### DATA BLOCK
————————
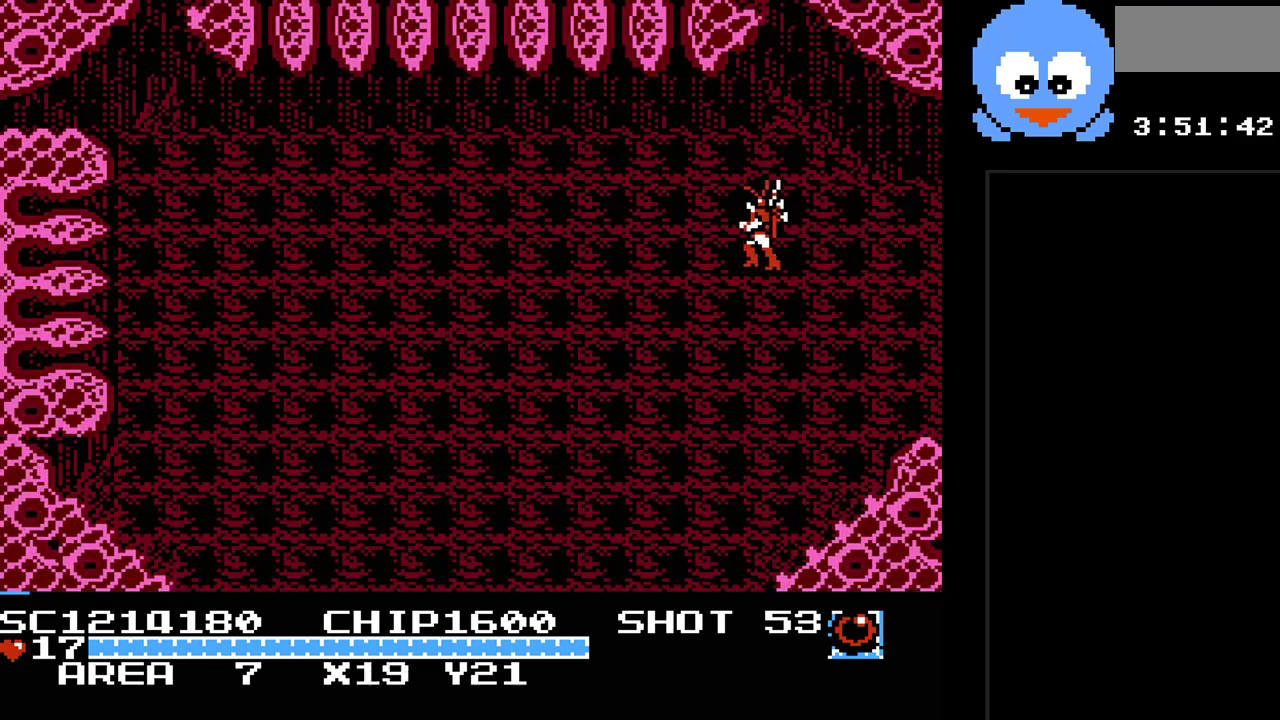
{"buttons": ["DPAD_DOWN", "DPAD_LEFT"], "events": [[117, "DPAD_DOWN", "down"]]}
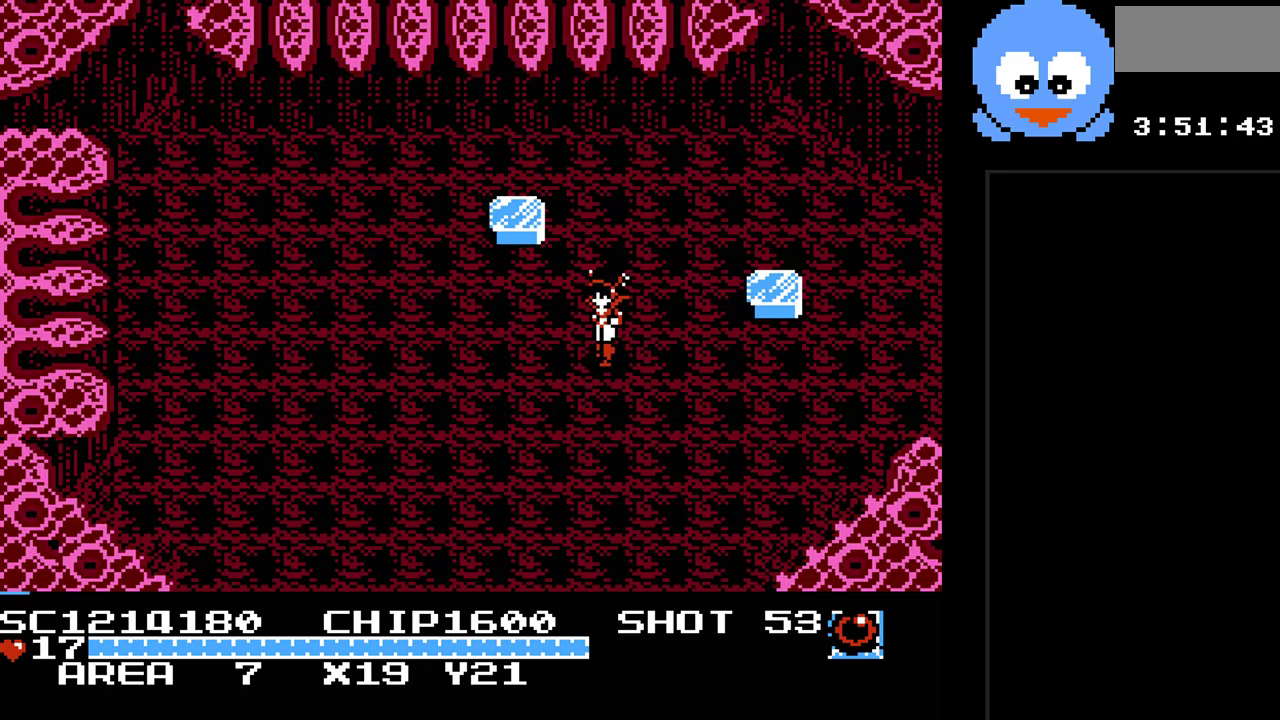
{"buttons": ["DPAD_DOWN", "DPAD_LEFT"], "events": []}
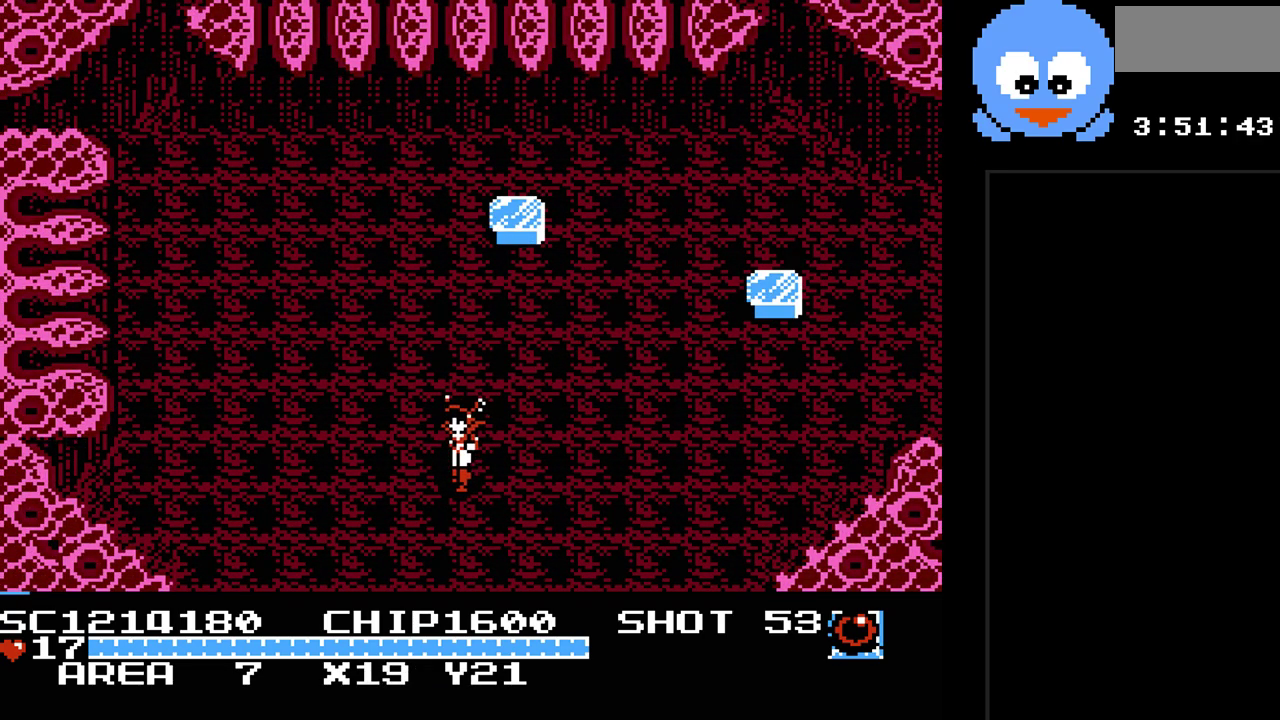
{"buttons": ["DPAD_DOWN"], "events": [[433, "DPAD_LEFT", "up"]]}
————————
The full listing, reproduced exactly and without pictures, is the expected output.

{"buttons": ["DPAD_DOWN", "DPAD_LEFT"], "events": [[117, "DPAD_DOWN", "down"]]}
{"buttons": ["DPAD_DOWN", "DPAD_LEFT"], "events": []}
{"buttons": ["DPAD_DOWN"], "events": [[433, "DPAD_LEFT", "up"]]}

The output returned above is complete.